Page images and their extracted text:

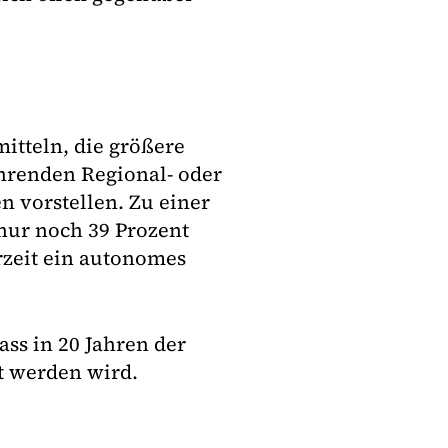
itteln, die größere
ahrenden Regional- oder
n vorstellen. Zu einer
nur noch 39 Prozent
erzeit ein autonomes
ass in 20 Jahren der
t werden wird.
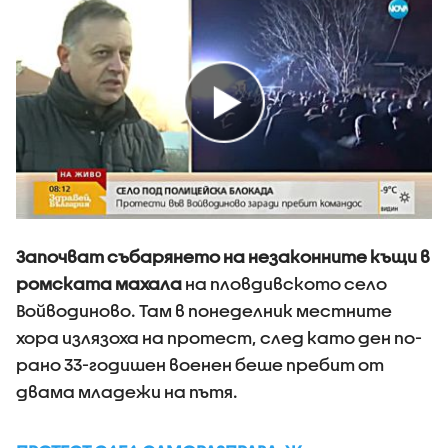
Започват събарянето на незаконните къщи в
ромската махала
на пловдивското село
Войводиново. Там в понеделник местните
хора излязоха на протест, след като ден по-
рано 33-годишен военен беше пребит от
двама младежи на пътя.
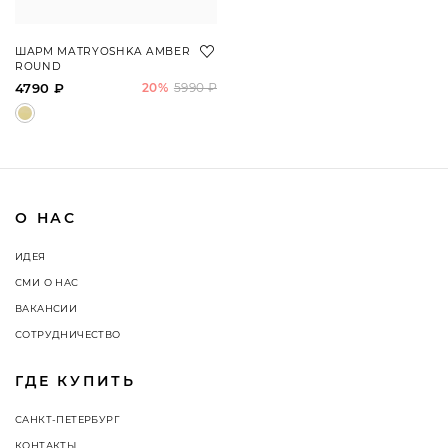
ШАРМ MATRYOSHKA AMBER
ROUND
4790 ₽
20%
5990 ₽
О НАС
ИДЕЯ
СМИ О НАС
ВАКАНСИИ
СОТРУДНИЧЕСТВО
ГДЕ КУПИТЬ
САНКТ-ПЕТЕРБУРГ
КОНТАКТЫ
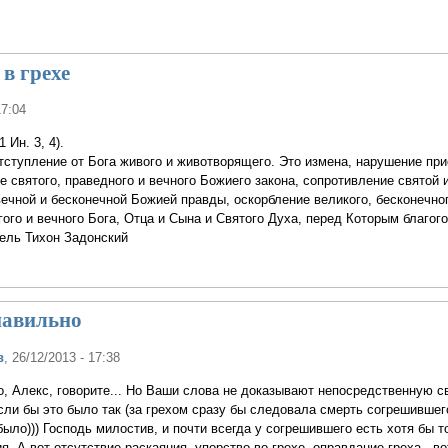
 в грехе
17:04
 Ин. 3, 4).
 отступление от Бога живого и животворящего. Это измена, нарушение при
е святого, праведного и вечного Божиего закона, сопротивление святой и
вечной и бесконечной Божией правды, оскорбление великого, бесконечног
агого и вечного Бога, Отца и Сына и Святого Духа, перед Которым благо
ель Тихон Задонский
навильно
в
, 26/12/2013 - 17:38
, Алекс, говорите... Но Ваши слова не доказывают непосредственную с
сли бы это было так (за грехом сразу бы следовала смерть согрешившего
ыло))) Господь милостив, и почти всегда у согрешившего есть хотя бы т
. А вот отсутствие раскаяния, упорство во грехе, оправдание греха - во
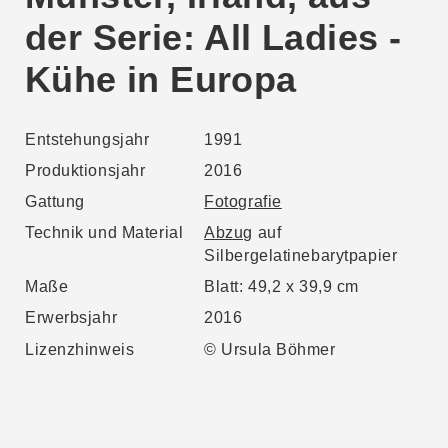
der Serie: All Ladies -
Kühe in Europa
Entstehungsjahr
1991
Produktionsjahr
2016
Gattung
Fotografie
Technik und Material
Abzug
auf
Silbergelatinebarytpapier
Maße
Blatt: 49,2 x 39,9 cm
Erwerbsjahr
2016
Lizenzhinweis
© Ursula Böhmer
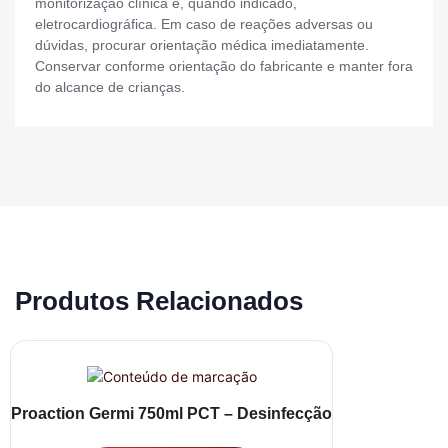
monitorização clínica e, quando indicado,
eletrocardiográfica. Em caso de reações adversas ou
dúvidas, procurar orientação médica imediatamente.
Conservar conforme orientação do fabricante e manter fora
do alcance de crianças.
Produtos Relacionados
Proaction Germi 750ml PCT – Desinfecção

Your task —
Gather every line of the records that contains the string "orientação", and copy each one out in full.

Written response —
dúvidas, procurar orientação médica imediatamente.
Conservar conforme orientação do fabricante e manter fora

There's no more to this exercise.